Но, возразят мне, Голливуд нам не указ. Что не дозволено Америке, дозволено нам.

Но зачем же тогда рядиться в оскаровские одежды, если игнорируешь главное -- правила игры?

Если бы российские киноакадемики задумались об общественной пользе, то балабановская картина "Про уродов и людей" никогда не была бы объявлена лучшим фильмом года. Достаточно задаться элементарными вопросами: а нужна ли нынешнему российскому обществу такая картина? Может ли эта картина послужить показательным примером для развития отечественного кино?
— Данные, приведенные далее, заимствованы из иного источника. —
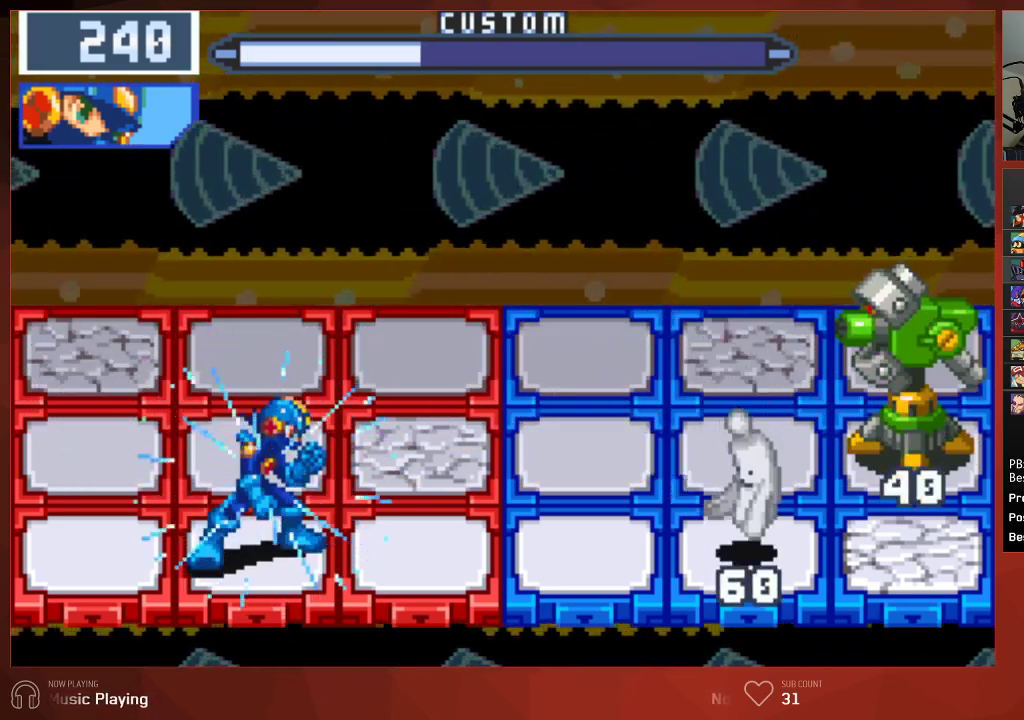
{"buttons": ["CIRCLE"], "left_stick": "center", "right_stick": "center", "events": []}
Ощущает ли массовая публика потребность в этой картине?

Если честно и объективно -- то нет. В самом банальном, самом расхожем смысле эта картина (при том, что мне она лично очень нравится) российскому кино сегодня не подмога. Ну хотя бы потому, что авторского кино, и к тому же талантливого кино, у нас хватает. Нам бы чего-то чуточку подоступнее, "пожанровее". Как раз того, что весьма старательно и не без успеха попытался воспроизвести в своем фильме "Страна глухих" Валерий Тодоровский, который, по всем оскаровским-никовским статьям, обязан был одержать решающую победу и получить звание лучшего в 99-м году. Прославление балабановского садо-мазо, в сущности, поставило "Нику" вне закона -- оскаровского закона.
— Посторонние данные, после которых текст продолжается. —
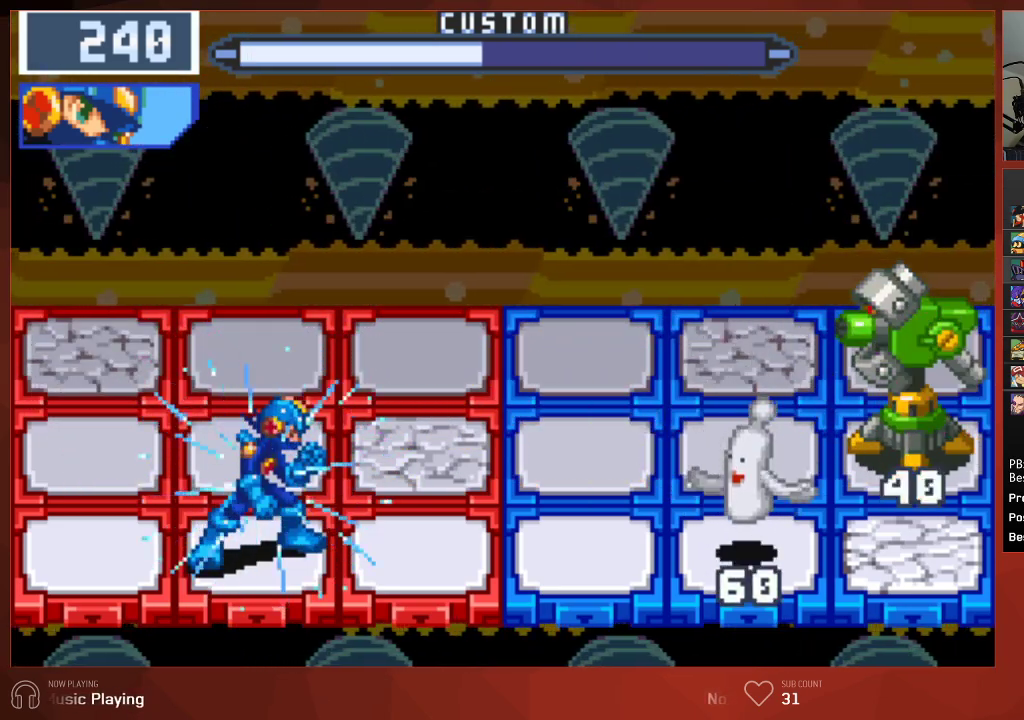
{"buttons": [], "left_stick": "center", "right_stick": "center", "events": [[150, "DPAD_UP", "down"], [250, "DPAD_UP", "up"], [433, "CIRCLE", "up"]]}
Вы думаете, что "Ника" такое заранее предполагала? Уверен, что нет. Более того, она и сейчас пребывает в полном неведении того, что сотворила. И все потому, что при внешнем сходстве с "Оскаром" у "Ники" нет четкой внутренней установки, которой она могла бы следовать с первого года своего существования. "Нике" не хватает авторитарности и права на лидерство. Недаром многие крупные художники России отказываются принимать в ней участие. И вовсе не потому, что их могут обойти вниманием (практика показывает как раз обратное). Но потому, что награды, вручаемые Российской киноакадемией, определяются не выработанной киноидеологией, а какими-то случайными интересами, крайностями разброда и шатаний неокрепшего постсоветского сознания.

В наградах нет отчетливого содержания, а значит, нет и смысла. Требовательный художник это понимает и не испытывает к подобным премиям ровным счетом ничего -- ни презрения, ни священного трепета.

Вот и выходит, что "Ника" на сегодня -- это дорогая, однако неясная в своем назначении игрушка, прежде всего необходимая амбициозным творцам от шоу-бизнеса. Они не вдаются в правила -- им достаточно внешнего блеска.

А академики?.. Академики чаще всего голосуют, исходя из собственных субъективных критериев. Если, конечно, не оказываются в плену тех, как правило, далеких от общественной пользы установок, которые диктует массовая пресса.